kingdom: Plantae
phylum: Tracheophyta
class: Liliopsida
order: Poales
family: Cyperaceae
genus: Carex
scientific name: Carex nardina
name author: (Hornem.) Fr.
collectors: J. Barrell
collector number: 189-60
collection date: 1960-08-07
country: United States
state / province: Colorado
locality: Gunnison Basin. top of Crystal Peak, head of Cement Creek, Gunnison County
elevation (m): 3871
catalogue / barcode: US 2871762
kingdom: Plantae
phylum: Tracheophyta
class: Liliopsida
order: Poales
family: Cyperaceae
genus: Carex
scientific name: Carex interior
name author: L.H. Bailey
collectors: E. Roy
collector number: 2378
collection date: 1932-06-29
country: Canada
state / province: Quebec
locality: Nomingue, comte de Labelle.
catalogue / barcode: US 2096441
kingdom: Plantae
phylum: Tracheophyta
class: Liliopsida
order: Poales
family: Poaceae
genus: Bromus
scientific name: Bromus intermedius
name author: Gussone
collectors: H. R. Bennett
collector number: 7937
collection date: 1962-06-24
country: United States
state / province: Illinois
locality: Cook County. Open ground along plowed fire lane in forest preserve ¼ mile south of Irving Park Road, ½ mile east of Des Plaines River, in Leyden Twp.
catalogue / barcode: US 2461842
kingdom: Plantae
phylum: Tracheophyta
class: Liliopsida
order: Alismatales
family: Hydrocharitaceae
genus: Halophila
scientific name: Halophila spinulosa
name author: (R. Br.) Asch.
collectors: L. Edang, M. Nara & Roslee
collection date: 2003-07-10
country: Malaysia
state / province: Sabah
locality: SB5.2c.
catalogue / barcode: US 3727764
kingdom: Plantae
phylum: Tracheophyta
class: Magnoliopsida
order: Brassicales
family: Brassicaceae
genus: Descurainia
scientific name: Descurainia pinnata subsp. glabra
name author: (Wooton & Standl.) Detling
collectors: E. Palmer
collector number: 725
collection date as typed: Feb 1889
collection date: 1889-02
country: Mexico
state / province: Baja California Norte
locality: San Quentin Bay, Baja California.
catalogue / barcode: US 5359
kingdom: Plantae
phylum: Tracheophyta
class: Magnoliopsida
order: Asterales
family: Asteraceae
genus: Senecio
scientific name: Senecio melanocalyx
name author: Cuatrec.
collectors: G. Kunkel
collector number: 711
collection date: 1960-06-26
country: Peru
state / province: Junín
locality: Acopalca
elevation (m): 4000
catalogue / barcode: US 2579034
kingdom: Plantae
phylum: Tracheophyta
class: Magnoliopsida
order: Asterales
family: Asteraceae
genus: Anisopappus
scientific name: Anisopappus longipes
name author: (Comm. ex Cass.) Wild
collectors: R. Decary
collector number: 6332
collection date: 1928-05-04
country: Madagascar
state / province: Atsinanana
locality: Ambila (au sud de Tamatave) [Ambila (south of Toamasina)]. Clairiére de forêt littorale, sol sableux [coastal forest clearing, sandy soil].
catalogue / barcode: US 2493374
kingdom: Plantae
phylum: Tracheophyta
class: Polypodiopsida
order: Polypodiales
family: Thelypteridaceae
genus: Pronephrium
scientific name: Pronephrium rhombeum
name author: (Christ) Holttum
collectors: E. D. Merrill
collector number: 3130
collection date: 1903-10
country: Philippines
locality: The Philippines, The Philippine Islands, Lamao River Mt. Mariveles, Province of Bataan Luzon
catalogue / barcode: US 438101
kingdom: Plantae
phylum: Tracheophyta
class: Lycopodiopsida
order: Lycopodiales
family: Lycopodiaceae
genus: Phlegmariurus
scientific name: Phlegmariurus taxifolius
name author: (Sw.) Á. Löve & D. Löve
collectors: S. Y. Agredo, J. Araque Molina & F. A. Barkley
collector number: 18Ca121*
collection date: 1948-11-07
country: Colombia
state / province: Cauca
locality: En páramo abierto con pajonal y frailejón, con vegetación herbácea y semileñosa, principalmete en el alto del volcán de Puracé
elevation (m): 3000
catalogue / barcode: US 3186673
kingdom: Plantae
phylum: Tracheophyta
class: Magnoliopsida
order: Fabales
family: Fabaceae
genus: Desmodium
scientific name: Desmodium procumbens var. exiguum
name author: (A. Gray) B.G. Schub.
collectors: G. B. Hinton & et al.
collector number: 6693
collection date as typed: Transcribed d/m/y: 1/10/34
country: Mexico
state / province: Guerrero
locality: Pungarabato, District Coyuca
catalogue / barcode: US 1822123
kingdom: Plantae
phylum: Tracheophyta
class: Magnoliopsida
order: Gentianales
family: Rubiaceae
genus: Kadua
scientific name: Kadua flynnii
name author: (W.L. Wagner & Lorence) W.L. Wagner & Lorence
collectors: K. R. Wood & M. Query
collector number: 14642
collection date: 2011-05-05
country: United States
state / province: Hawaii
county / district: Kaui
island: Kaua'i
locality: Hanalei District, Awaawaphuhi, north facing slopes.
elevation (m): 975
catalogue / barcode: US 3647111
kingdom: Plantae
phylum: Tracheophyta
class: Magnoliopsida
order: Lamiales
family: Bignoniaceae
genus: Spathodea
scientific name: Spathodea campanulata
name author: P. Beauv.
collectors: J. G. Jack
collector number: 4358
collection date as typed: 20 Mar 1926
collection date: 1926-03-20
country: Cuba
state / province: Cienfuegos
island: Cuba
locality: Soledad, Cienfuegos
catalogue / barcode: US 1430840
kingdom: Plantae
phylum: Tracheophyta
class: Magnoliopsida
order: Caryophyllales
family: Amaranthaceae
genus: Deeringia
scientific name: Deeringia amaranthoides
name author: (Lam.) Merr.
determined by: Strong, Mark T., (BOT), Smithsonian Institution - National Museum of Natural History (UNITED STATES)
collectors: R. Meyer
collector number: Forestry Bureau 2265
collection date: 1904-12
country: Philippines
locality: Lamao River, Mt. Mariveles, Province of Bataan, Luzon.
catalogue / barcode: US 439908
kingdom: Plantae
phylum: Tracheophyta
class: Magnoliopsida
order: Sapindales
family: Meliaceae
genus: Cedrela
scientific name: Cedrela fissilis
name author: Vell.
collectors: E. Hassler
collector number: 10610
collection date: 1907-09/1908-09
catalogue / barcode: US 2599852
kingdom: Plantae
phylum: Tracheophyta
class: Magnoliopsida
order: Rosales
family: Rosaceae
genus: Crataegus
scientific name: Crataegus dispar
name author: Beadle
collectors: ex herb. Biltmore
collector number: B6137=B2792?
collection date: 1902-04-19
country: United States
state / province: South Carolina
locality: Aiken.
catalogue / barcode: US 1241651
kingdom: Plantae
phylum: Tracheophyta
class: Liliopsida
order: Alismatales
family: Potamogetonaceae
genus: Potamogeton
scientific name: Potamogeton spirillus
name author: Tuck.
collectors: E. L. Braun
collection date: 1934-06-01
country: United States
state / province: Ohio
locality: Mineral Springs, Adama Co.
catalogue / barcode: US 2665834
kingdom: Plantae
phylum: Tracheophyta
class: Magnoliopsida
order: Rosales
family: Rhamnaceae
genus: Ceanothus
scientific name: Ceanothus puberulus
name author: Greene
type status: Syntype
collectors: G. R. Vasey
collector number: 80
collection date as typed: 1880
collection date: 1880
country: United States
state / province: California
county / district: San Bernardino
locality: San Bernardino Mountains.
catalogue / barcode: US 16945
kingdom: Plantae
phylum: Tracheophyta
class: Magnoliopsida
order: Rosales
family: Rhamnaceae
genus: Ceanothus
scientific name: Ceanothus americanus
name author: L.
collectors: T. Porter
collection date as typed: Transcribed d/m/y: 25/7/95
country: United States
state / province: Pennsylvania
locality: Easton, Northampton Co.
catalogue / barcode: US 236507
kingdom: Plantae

### YOUR OBJECTIVE
Write these lines out again, replacing every "catalogue / barcode" with "barcode" and keeping all other text the same.

### SOLUTION TO THE EXERCISE
kingdom: Plantae
phylum: Tracheophyta
class: Liliopsida
order: Poales
family: Cyperaceae
genus: Carex
scientific name: Carex nardina
name author: (Hornem.) Fr.
collectors: J. Barrell
collector number: 189-60
collection date: 1960-08-07
country: United States
state / province: Colorado
locality: Gunnison Basin. top of Crystal Peak, head of Cement Creek, Gunnison County
elevation (m): 3871
barcode: US 2871762
kingdom: Plantae
phylum: Tracheophyta
class: Liliopsida
order: Poales
family: Cyperaceae
genus: Carex
scientific name: Carex interior
name author: L.H. Bailey
collectors: E. Roy
collector number: 2378
collection date: 1932-06-29
country: Canada
state / province: Quebec
locality: Nomingue, comte de Labelle.
barcode: US 2096441
kingdom: Plantae
phylum: Tracheophyta
class: Liliopsida
order: Poales
family: Poaceae
genus: Bromus
scientific name: Bromus intermedius
name author: Gussone
collectors: H. R. Bennett
collector number: 7937
collection date: 1962-06-24
country: United States
state / province: Illinois
locality: Cook County. Open ground along plowed fire lane in forest preserve ¼ mile south of Irving Park Road, ½ mile east of Des Plaines River, in Leyden Twp.
barcode: US 2461842
kingdom: Plantae
phylum: Tracheophyta
class: Liliopsida
order: Alismatales
family: Hydrocharitaceae
genus: Halophila
scientific name: Halophila spinulosa
name author: (R. Br.) Asch.
collectors: L. Edang, M. Nara & Roslee
collection date: 2003-07-10
country: Malaysia
state / province: Sabah
locality: SB5.2c.
barcode: US 3727764
kingdom: Plantae
phylum: Tracheophyta
class: Magnoliopsida
order: Brassicales
family: Brassicaceae
genus: Descurainia
scientific name: Descurainia pinnata subsp. glabra
name author: (Wooton & Standl.) Detling
collectors: E. Palmer
collector number: 725
collection date as typed: Feb 1889
collection date: 1889-02
country: Mexico
state / province: Baja California Norte
locality: San Quentin Bay, Baja California.
barcode: US 5359
kingdom: Plantae
phylum: Tracheophyta
class: Magnoliopsida
order: Asterales
family: Asteraceae
genus: Senecio
scientific name: Senecio melanocalyx
name author: Cuatrec.
collectors: G. Kunkel
collector number: 711
collection date: 1960-06-26
country: Peru
state / province: Junín
locality: Acopalca
elevation (m): 4000
barcode: US 2579034
kingdom: Plantae
phylum: Tracheophyta
class: Magnoliopsida
order: Asterales
family: Asteraceae
genus: Anisopappus
scientific name: Anisopappus longipes
name author: (Comm. ex Cass.) Wild
collectors: R. Decary
collector number: 6332
collection date: 1928-05-04
country: Madagascar
state / province: Atsinanana
locality: Ambila (au sud de Tamatave) [Ambila (south of Toamasina)]. Clairiére de forêt littorale, sol sableux [coastal forest clearing, sandy soil].
barcode: US 2493374
kingdom: Plantae
phylum: Tracheophyta
class: Polypodiopsida
order: Polypodiales
family: Thelypteridaceae
genus: Pronephrium
scientific name: Pronephrium rhombeum
name author: (Christ) Holttum
collectors: E. D. Merrill
collector number: 3130
collection date: 1903-10
country: Philippines
locality: The Philippines, The Philippine Islands, Lamao River Mt. Mariveles, Province of Bataan Luzon
barcode: US 438101
kingdom: Plantae
phylum: Tracheophyta
class: Lycopodiopsida
order: Lycopodiales
family: Lycopodiaceae
genus: Phlegmariurus
scientific name: Phlegmariurus taxifolius
name author: (Sw.) Á. Löve & D. Löve
collectors: S. Y. Agredo, J. Araque Molina & F. A. Barkley
collector number: 18Ca121*
collection date: 1948-11-07
country: Colombia
state / province: Cauca
locality: En páramo abierto con pajonal y frailejón, con vegetación herbácea y semileñosa, principalmete en el alto del volcán de Puracé
elevation (m): 3000
barcode: US 3186673
kingdom: Plantae
phylum: Tracheophyta
class: Magnoliopsida
order: Fabales
family: Fabaceae
genus: Desmodium
scientific name: Desmodium procumbens var. exiguum
name author: (A. Gray) B.G. Schub.
collectors: G. B. Hinton & et al.
collector number: 6693
collection date as typed: Transcribed d/m/y: 1/10/34
country: Mexico
state / province: Guerrero
locality: Pungarabato, District Coyuca
barcode: US 1822123
kingdom: Plantae
phylum: Tracheophyta
class: Magnoliopsida
order: Gentianales
family: Rubiaceae
genus: Kadua
scientific name: Kadua flynnii
name author: (W.L. Wagner & Lorence) W.L. Wagner & Lorence
collectors: K. R. Wood & M. Query
collector number: 14642
collection date: 2011-05-05
country: United States
state / province: Hawaii
county / district: Kaui
island: Kaua'i
locality: Hanalei District, Awaawaphuhi, north facing slopes.
elevation (m): 975
barcode: US 3647111
kingdom: Plantae
phylum: Tracheophyta
class: Magnoliopsida
order: Lamiales
family: Bignoniaceae
genus: Spathodea
scientific name: Spathodea campanulata
name author: P. Beauv.
collectors: J. G. Jack
collector number: 4358
collection date as typed: 20 Mar 1926
collection date: 1926-03-20
country: Cuba
state / province: Cienfuegos
island: Cuba
locality: Soledad, Cienfuegos
barcode: US 1430840
kingdom: Plantae
phylum: Tracheophyta
class: Magnoliopsida
order: Caryophyllales
family: Amaranthaceae
genus: Deeringia
scientific name: Deeringia amaranthoides
name author: (Lam.) Merr.
determined by: Strong, Mark T., (BOT), Smithsonian Institution - National Museum of Natural History (UNITED STATES)
collectors: R. Meyer
collector number: Forestry Bureau 2265
collection date: 1904-12
country: Philippines
locality: Lamao River, Mt. Mariveles, Province of Bataan, Luzon.
barcode: US 439908
kingdom: Plantae
phylum: Tracheophyta
class: Magnoliopsida
order: Sapindales
family: Meliaceae
genus: Cedrela
scientific name: Cedrela fissilis
name author: Vell.
collectors: E. Hassler
collector number: 10610
collection date: 1907-09/1908-09
barcode: US 2599852
kingdom: Plantae
phylum: Tracheophyta
class: Magnoliopsida
order: Rosales
family: Rosaceae
genus: Crataegus
scientific name: Crataegus dispar
name author: Beadle
collectors: ex herb. Biltmore
collector number: B6137=B2792?
collection date: 1902-04-19
country: United States
state / province: South Carolina
locality: Aiken.
barcode: US 1241651
kingdom: Plantae
phylum: Tracheophyta
class: Liliopsida
order: Alismatales
family: Potamogetonaceae
genus: Potamogeton
scientific name: Potamogeton spirillus
name author: Tuck.
collectors: E. L. Braun
collection date: 1934-06-01
country: United States
state / province: Ohio
locality: Mineral Springs, Adama Co.
barcode: US 2665834
kingdom: Plantae
phylum: Tracheophyta
class: Magnoliopsida
order: Rosales
family: Rhamnaceae
genus: Ceanothus
scientific name: Ceanothus puberulus
name author: Greene
type status: Syntype
collectors: G. R. Vasey
collector number: 80
collection date as typed: 1880
collection date: 1880
country: United States
state / province: California
county / district: San Bernardino
locality: San Bernardino Mountains.
barcode: US 16945
kingdom: Plantae
phylum: Tracheophyta
class: Magnoliopsida
order: Rosales
family: Rhamnaceae
genus: Ceanothus
scientific name: Ceanothus americanus
name author: L.
collectors: T. Porter
collection date as typed: Transcribed d/m/y: 25/7/95
country: United States
state / province: Pennsylvania
locality: Easton, Northampton Co.
barcode: US 236507
kingdom: Plantae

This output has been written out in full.